Zechciejcie, proszę, choćby zerknąć na strony Performera 2/2011, są tam piękne wspomnienia, w tym moje - o zdumiewającej roli żony mistrza, oraz kilkorga jego współpracowników i admiratorów http://www.grotowski.net/performer/performer-2
Jest tam też wstępna próba opisania, przez niego samego, swojej pracy z głosem; kreślona odręcznie, być może gdzieś przy dworcowym stoliku. Miał być zamieszczony jej skan lecz, przynajmniej chwilowo, nie ma go. Nasza mistrzyni komputerowa, Ania S., jeszcze pewnie nad tym popracuje. Proponowałam również kilka innych 'drobiazgów', nie udało się, nie wszystko na raz.

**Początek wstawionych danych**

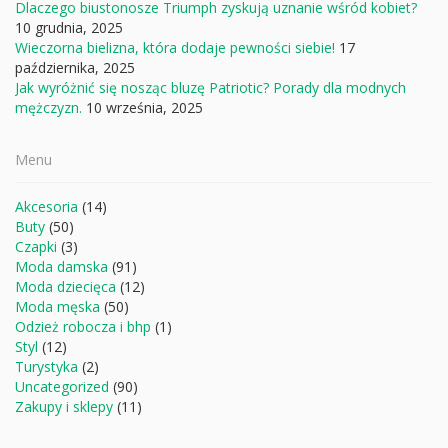
Dlaczego biustonosze Triumph zyskują uznanie wśród kobiet?
10 grudnia, 2025
Wieczorna bielizna, która dodaje pewności siebie!
17
października, 2025
Jak wyróżnić się nosząc bluzę Patriotic? Porady dla modnych
mężczyzn.
10 września, 2025
Menu
Akcesoria
(14)
Buty
(50)
Czapki
(3)
Moda damska
(91)
Moda dziecięca
(12)
Moda męska
(50)
Odzież robocza i bhp
(1)
Styl
(12)
Turystyka
(2)
Uncategorized
(90)
Zakupy i sklepy
(11)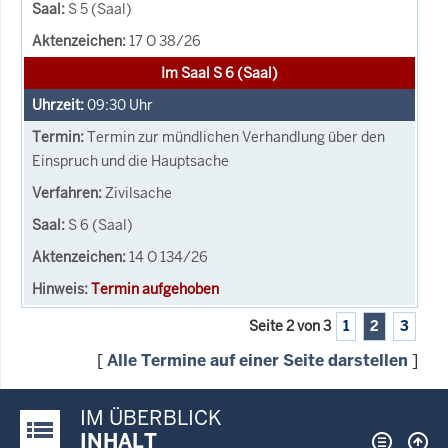
S 5 (Saal)
17 O 38/26
Im Saal S 6 (Saal)
09:30
Uhr
Termin zur mündlichen Verhandlung über den
Einspruch und die Hauptsache
Zivilsache
S 6 (Saal)
14 O 134/26
Termin aufgehoben
Seite 2 von 3
1
2
3
[
Alle Termine auf einer Seite darstellen
]
IM ÜBERBLICK
Justiz-Portal im Überblick:
INHALT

Nie udało się także zamieścić bardzo szczególnego dokumentu video. A jest to absolutny ewenement; rejestracja zapisu po-warsztatowych rozmów prowadzącego ze studentami. Maestro, w luźnej atmosferze, odpowiadał wówczas na pytania studentów, prezentując omawiane kwestie. Materiał powstał ze ścinków, rejestracji warsztatów w Turynie '92, której fragment został już opublikowany.
http://www.grotowski.net/mediateka/wideo/zygmunt-molik-w-filmie-voice-and-body.

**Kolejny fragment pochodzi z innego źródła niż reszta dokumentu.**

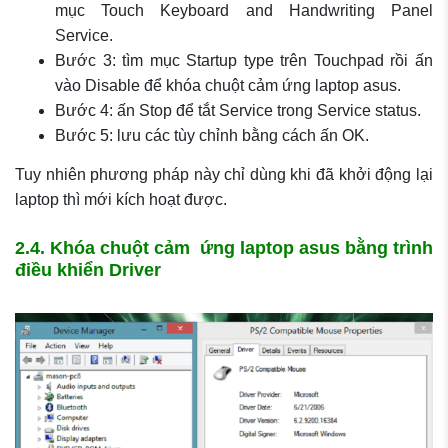
mục Touch Keyboard and Handwriting Panel
Service.
Bước 3: tìm mục Startup type trên Touchpad rồi ấn
vào Disable để khóa chuột cảm ứng laptop asus.
Bước 4: ấn Stop để tắt Service trong Service status.
Bước 5: lưu các tùy chỉnh bằng cách ấn OK.
Tuy nhiên phương pháp này chỉ dùng khi đã khởi động lại
laptop thì mới kích hoạt được.
2.4. Khóa chuột cảm ứng laptop asus bằng trình
điều khiển Driver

Najbardziej zaskoczony znaleziskiem był, długo przeze mnie indagowany Gianni Palmulli. Nie miał pojęcia, że jeszcze cokolwiek zachowało się, i że istnieje jakakolwiek możliwość zmontowania materiału z pozostałych ścinków taśmy. Udało się, materiał powstał, a powód dla którego go nie zamieszczamy jest banalny, prawie nie sposób odszyfrować ścieżki dźwiękowej (francuski). Ponieważ nasza Encyklopedia jest polsko-języczna - musimy poczekać na rozszyfrowanie i przetłumaczenie dialogów. Tu uspokajam, wszystko zdaje się być na dobrej drodze. Jorge Parente, już spróbował spisać wszystko co możliwe jest do wyłowienia, a Ania Molik, postara się przetłumaczyć tekst, na język polski i (być może także) angielski.
Nad każdym zapisem filmowym czy dźwiękowym Zygmunta - "trzęsę się histerycznie" nieomal, zostało ich tak niewiele. Aktorzy Teatru Laboratorium nie mieli zwyczaju - mówiąc kolokwialnie - rejestrować czegokolwiek. Było to prawie niemożliwe; często wręcz zabronione, w każdym bądź razie, nie praktykowane. Tak więc, być może dlatego, nawet zarejestrowane już zapisy wystąpień Zygmunta, i to nawet z dużo późniejszych czasów, objęła swoista anatema. Np.: ok. trzytygodniowe (nagrywane przy pomocy laptopa) materiały z rozmów z Giuliano Campo - przy pracy nad Książką "Zygmunt Molik's Voice and Body Work" przepadły. Dosłownie. G.C. wróciwszy z Wrocławia do Londynu wstąpił na chwilkę do pubu by wypić szklankę wody, a bagaż postawił, jak sądził, "na widoku". Złodziej był szybki, jego laptop się ulotnił. Dobrze, że wszystkie notatki G. zachowały się - bo inaczej Książka mogłaby nie powstać. Przy okazji, do spotkania przedstawiciela Uniwersytetu Kent z Z.M. też, być może, nie doszłoby wcale, gdyby nie siła perswazji piszącej ten blog.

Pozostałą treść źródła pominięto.